Saturday, 28 July 2007

On the Britishness of Harry Potter

I was delighted to get a chance to see the latest Harry Potter film yesterday, Harry Potter and the Order of the Phoenix. I was surprised to find myself thrilled with it. I hadn't read the book before going; it looked quite long and I have had only mixed success in trying to read earlier books in the series. I am tempted to try and read it now, though. I thought Imelda Staunton was wonderful -- laugh-out-loud wonderful. And I found that I enjoyed Daniel Radcliffe's performance much more than usual, perhaps because he was so good on View from the Boundary on his eighteenth birthday on Test Match Special the other day (still available under Harry Potter switches Quidditch for Cricket).
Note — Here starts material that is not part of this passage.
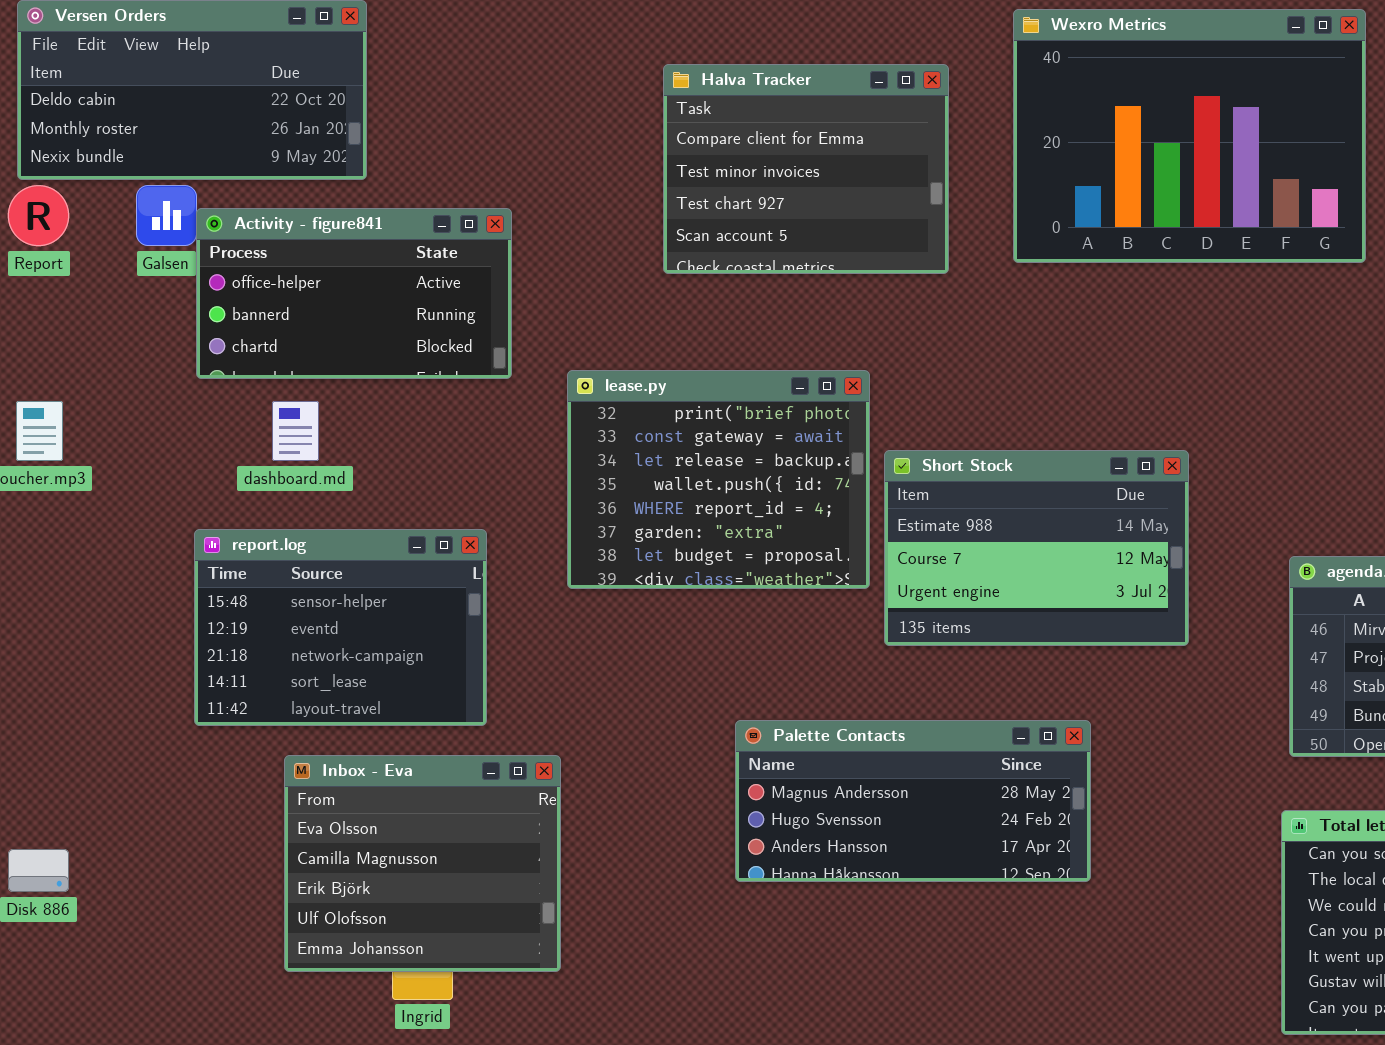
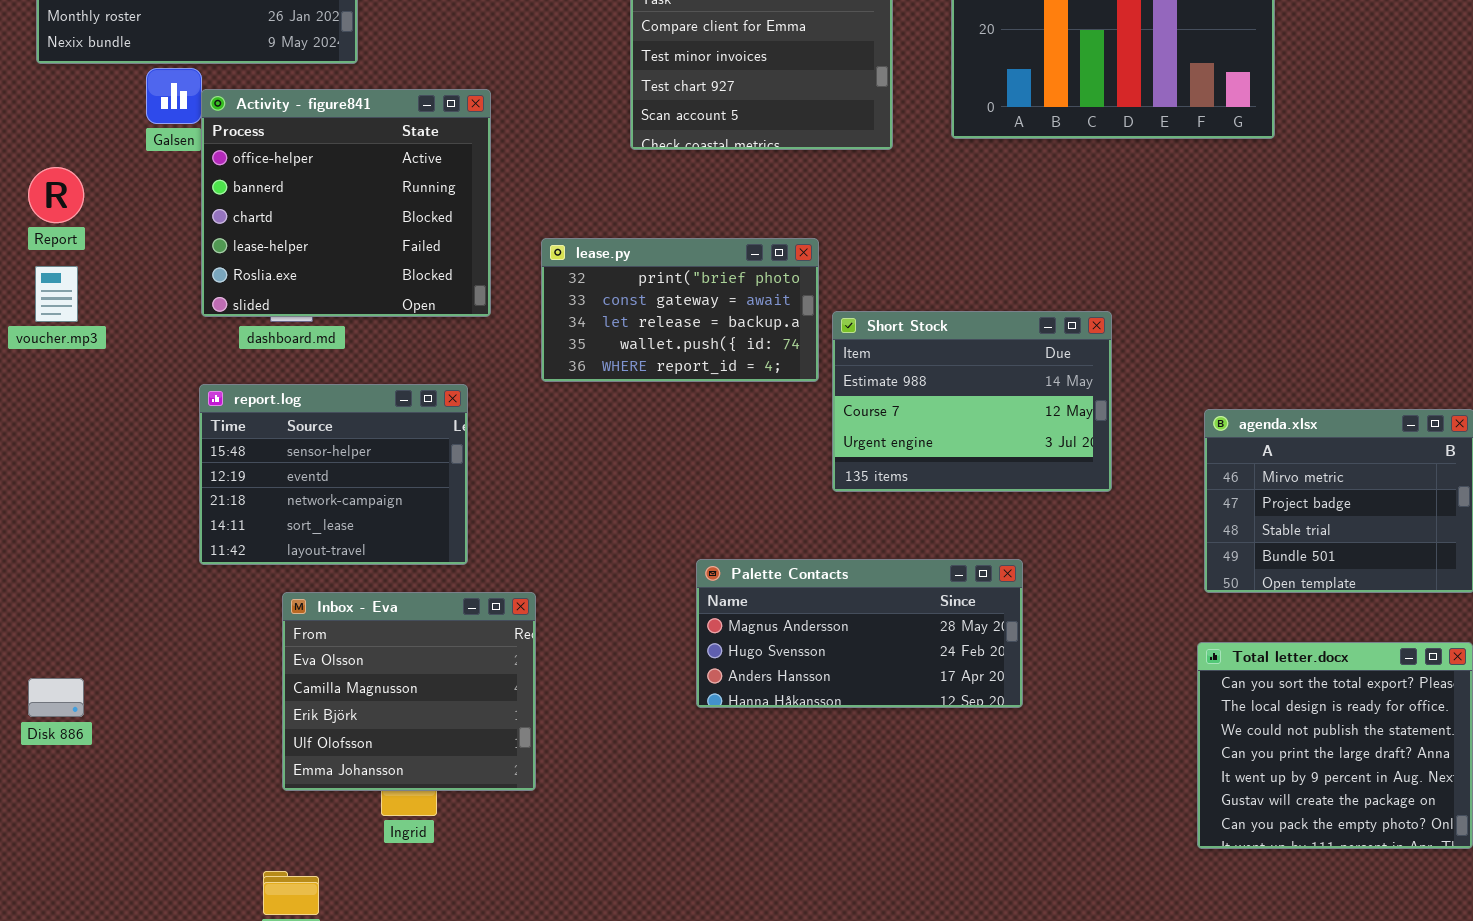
Report: [8,185,69,246] -> [28,167,84,223], moved
Activity - figure841: [196,208,512,379] -> [201,89,491,317], resized
lease.py: [567,370,870,589] -> [541,238,819,382], resized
One of the things that really struck me about watching the film in America, though, was just how quintessentially British it seemed. It might seem odd, but it was not something I had thought about much before. I enjoyed all the shots of London, as well as the suburban life of the Dursleys, but noticed much more strongly than before how very British Hogwarts seemed to be. It's striking because Americans absolutely love Harry Potter. If anything, it seems to be bigger here than it is in the UK, and that is saying something. Viola and Emily went out on late night pilgrimage to the see the film at midnight on the day it came out, and the place was packed. A week later, they went out again, this time with Lauren, to a late night festival for the release of the latest and last book in the series, also packed. As a Brit living in America, it's quite heart-warming when you see Americans going crazy for something so very British.


Michael said...

I was thinking the same thing when I saw the movie yesterday. Its really funny knowing that almost no one else in the audience knows what snogging means, or that the characters going for "pudding" were going for dessert, or that the kids' outfits look like British school uniforms. I'm sure there was more that I missed due to my short time there.

Anonymous said...

Hogwarts under Umbrage was much more like Q's School than under the Dumbledore regime!

Anonymous said...

To Americans, Harry Potter is VERY British -- and that's part of the reason we love it. After all, where do a lot of us come from way back when? Yes, we had to kick your butt to gain our freedom and then save your butt in WWII, but we still love you!! ;-)

BTW, Lord of the Rings has a slightly similar appeal, even though it was filmed in Kiwiland. (We love the Kiwis, too. One of my closest friends in China is a Kiwi. Yes, I have to talk slowly so he can understand me and I'm reluctant to use multisyllabic words, but I still love him and his fellow Kiwis.)